FILE YOUR IT RETURN
AS THE Income tax return season is approaching fast, it is the time when the tax payer should become diligent and get the necessary documents ready for filing the income tax return. The deadline to file the income tax return for the financial year 2017-18 is 31 July. The cut-off date becomes more critical this year onwards as filing of the income-tax return beyond this date would attract mandatory levy of penalty, which can go upto Rs 10,000. Timely filing of the income tax return further facilitates the scope for revising the return in case any error gets encountered later. Many times salaried taxpayer ends up paying more taxes by way of excess deduction of TDS. Filing the income-tax return beyond the due date would result in loss of interest of income tax refund in such cases.
Introduction of additional penalty for delay in filing the return is a result of the government becoming more stringent towards income-tax compliance to regularise the system of direct taxation in India. Its vigilance towards the tax evader has increased the disclosure requirement for the salaried taxpayer this year by widening the scope of Income Tax Return (ITR) forms.
India earns major portion of its taxes from its salaried class population. In Budget 2017, finance minister reported that out of the 76 lakh individual assessees who declared income above Rs. 5 lakh for the year 201516, 56 lakh were salaried class. In spite of sincerity of the salaried class towards its income-tax compliances, the government is acting proactively to identify the salaried tax evaders who strive to save taxes on their salary income by illegal means.
Unevenness in the taxation system which burdened the salaried class lured such tax payers to adopt the various unlawful measures to avoid payment of taxes. Many taxpayers resorted to furnishing false claim like HRA, medical expenses, 80C deductions, not reporting interest income and income from different employers etc. These malpractices made the government more vigilant and resultantly increased the disclosure requirement to ensure the adherence of law while filing the income tax return.
The government going digital desires to capitulate the maximum data through its electronic ITR forms to keep a close eye on the salaried tax evaders. Tax payers would now be required to provide the breakup of salary such as taxable allowances, value of perquisites, deduction for professional tax etc., and details of income from house property such as gross rent received, tax paid on property, interest payable etc. With this wide range data in hand, the incometax department will have more clarity regarding the computation of tax liability.

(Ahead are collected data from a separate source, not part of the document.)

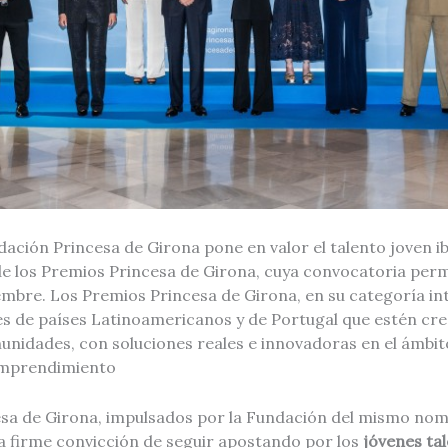
dación Princesa de Girona pone en valor el talento joven
de los Premios Princesa de Girona, cuya convocatoria per
embre. Los Premios Princesa de Girona, en su categoría in
s de países Latinoamericanos y de Portugal que estén cr
unidades, con soluciones reales e innovadoras en el ámbit
 emprendimiento
sa de Girona, impulsados por la Fundación del mismo nomb
la firme convicción de seguir apostando por los
jóvenes ta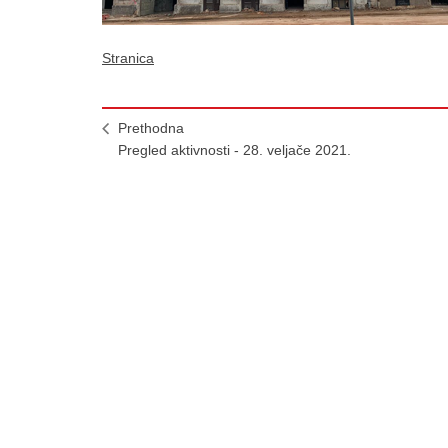
Stranica
Prethodna
Pregled aktivnosti - 28. veljače 2021.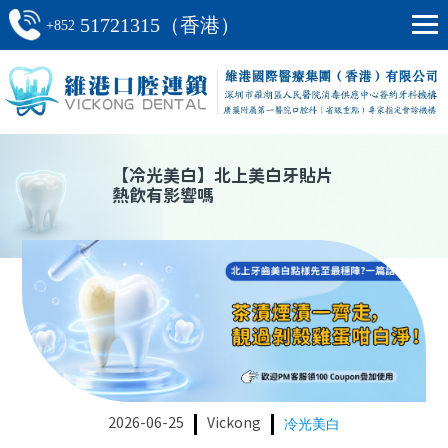
51721315（香港）
+852
【
冷光美白
】
北上美白牙貼片
熱飲有影響嗎
2026-06-25
Vickong
冷光美白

In contrast to last year’s ITR form, the tax payer would be required to furnish the PAN of the tenant while claiming the HRA exemption. This requirement was optional till last year. Despite the fact that salaried taxpayers are one of the major contributor in the government’s kitty, the government is making an attempt to not spare the exceptional tax payers in the said class.
The revenue department has already warned the salaried tax payer against furnishing the wrong or false claim in order to seek tax refund. It clearly mentioned that the defaulting tax payer would be liable to penalty and prosecution. Advisory was issued to inform the tax payer not to fall prey to false promises or illadvice by unscrupulous intermediaries and submit wrong claims in their ITRs, which would be treated as cases of tax evasion. The government has become cautious towards the salaried class tax evaders. To avoid the hassles, it becomes all the more important to timely file the income tax return to prevent any last minute rush.
Preparation would require discharge of tax liability, if any, and compilation of different documents to furnish the information in the income tax return. Basis the information contained in various documents like Form 26AS, Form 16, housing loan certificates, investment proofs and bank statements, one must proceed to calculate the tax and pay the liability. The government through Budget 2018 has provided relief to the salaried tax payer in the form of a standard deduction of Rs. 40,000 in lieu of transport and medical allowances. Income tax compliances hold utmost important for the government and no defaulting tax payer would be excused.